This post is older than a year. Consider some information might not be accurate anymore.
Used: git version 2.25.1
My scenario is that I have different users on GitLab.
For example:
- Private user
- Company user, with different groups
- User x from Customer y
Each user has its own ssh key.
The Problem
The .ssh/config
would only allow one identity/account to work.
Host localhost
NoHostAuthenticationForLocalhost yes
Host git-codecommit.*.amazonaws.com
User le-mapper
IdentityFile ~/.ssh/id_rsa.pub
# GitLab.com
Host gitlab.com
Preferredauthentications publickey
User le-mapper
IdentityFile ~/.ssh/id_rsa.pub
The git operation will fail for all other users with different identity files. For instance a repository for my company user, fetching with my identity file for my private user complains:
$ git fetch
remote:
remote: ========================================================================
remote:
remote: The project you were looking for could not be found or you don't have permission to view it.
remote:
remote: ========================================================================
remote:
fatal: Could not read from remote repository.
To examine the ssh communication with gitlab.com:
ssh -Tvvv git@gitlab.com
The Solution
Reading through the GitLab docs, it is possible to use multiple accounts for GitLab.
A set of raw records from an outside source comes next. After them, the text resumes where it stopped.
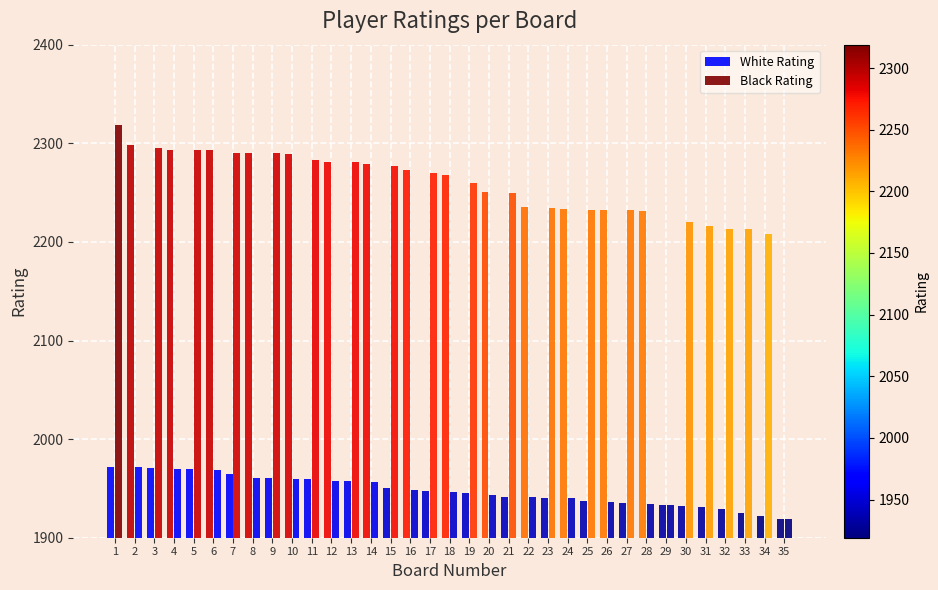

List the series in order of their peak value, lowest first.

White Rating, Black Rating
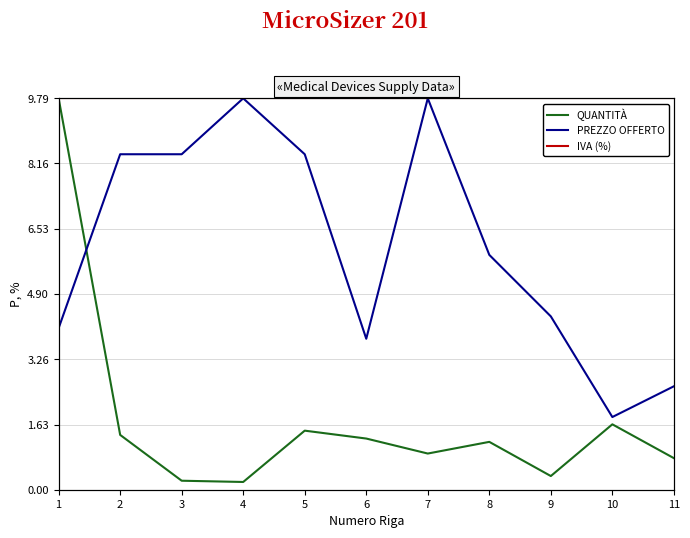

What is the average value of the IVA (%) series?

9.8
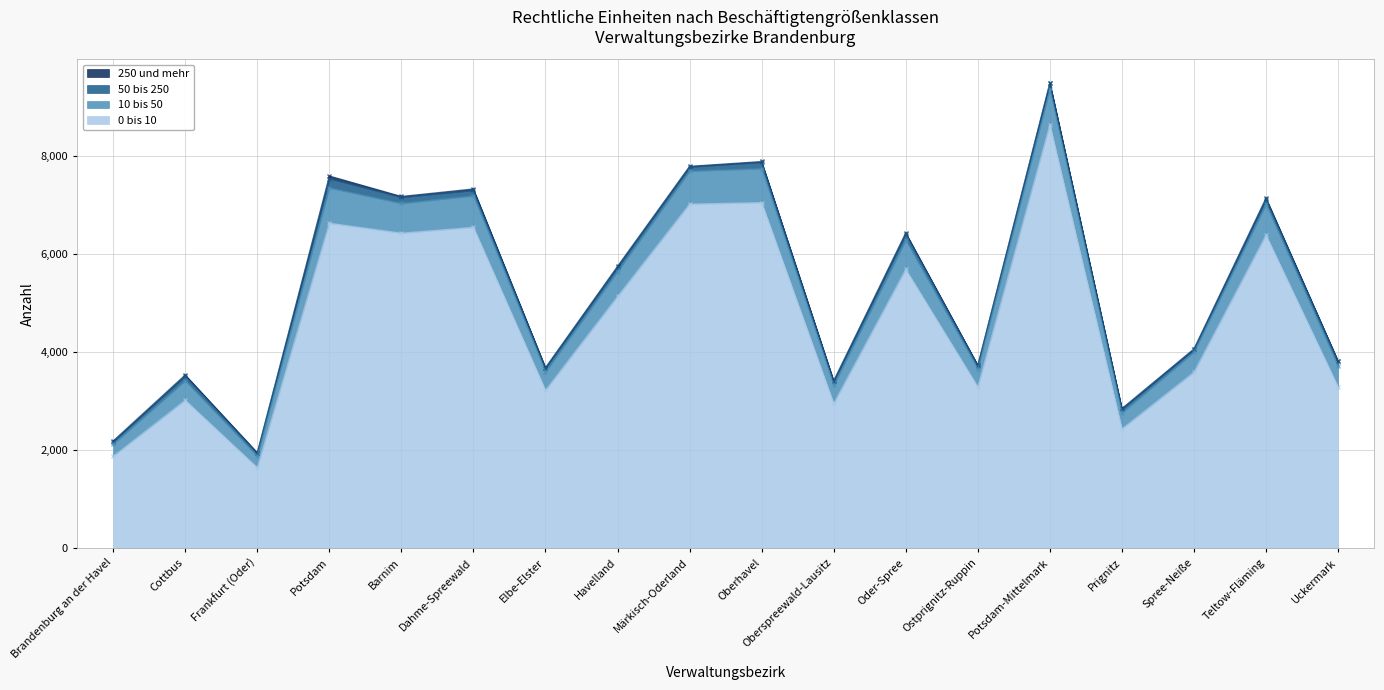

In 10 bis 50, how many points are higher than both neighbors (excluding endpoints)?

7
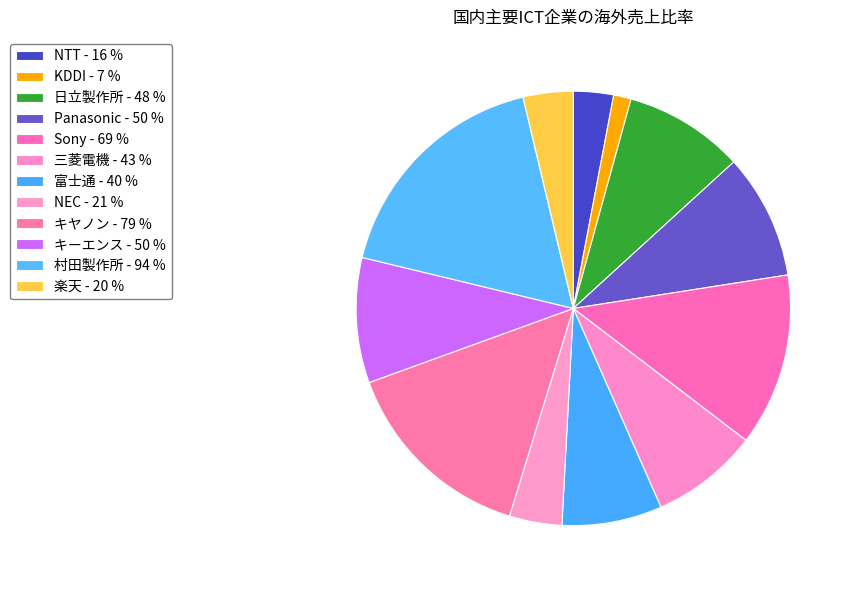

How many segments does this pie chart have?

12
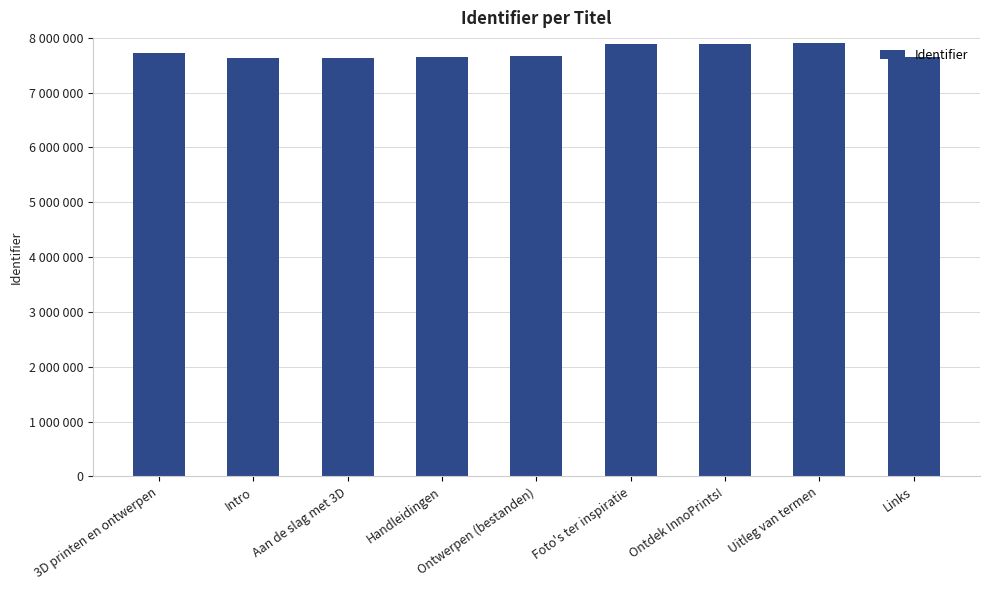

List the labels in order of value, smallest first.

Aan de slag met 3D, Intro, Handleidingen, Links, Ontwerpen (bestanden), 3D printen en ontwerpen, Foto's ter inspiratie, Ontdek InnoPrints!, Uitleg van termen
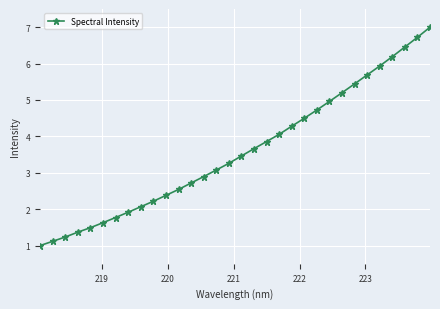

What is the value of the 11th point from the left?

2.4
The trick is to use aliases for hosts in the ~.ssh/config
file. For the Host, use an alias like user_1.gitlab.com
and user_2.gitlab.com
. You could also use the company name as an alias mycompany.gitlab.com
.
# GitLab.com
Host <user_1.gitlab.com>
Hostname gitlab.com
Preferredauthentications publickey
User le-mapper # private user
IdentityFile ~/.ssh/id_rsa.pub
Host <user_2.gitlab.com>
Hostname gitlab.com
Preferredauthentications publickey
User another-mapper # company user
IdentityFile ~/.ssh/id_ed25519.pub
Now the aliases points to different identity files.
In the local repository we have to switch the remote url to the alias.
For instance
git remote set-url origin "git@<user_2.gitlab.com>:lemapper/demo.git"
Demo: Check my local repository
tan@omega:~/development/projects/mapperking$ git remote -v
aws ssh://git-codecommit.us-east-1.amazonaws.com/v1/repos/mapperking (fetch)
aws ssh://git-codecommit.us-east-1.amazonaws.com/v1/repos/mapperking (push)
origin git@gitlab.com:cinhtau-website/mapperking.git (fetch)
origin git@gitlab.com:cinhtau-website/mapperking.git (push)
Now to switch it:
$ git remote set-url origin "git@<user_1.gitlab.com>:cinhtau-website/mapperking.git"
Summary
So in short:
- Use semantic alias names
- The alias is resolved to a configured user with identity file
This solved my git integration problems in my IDEs like IntelliJ and Atom.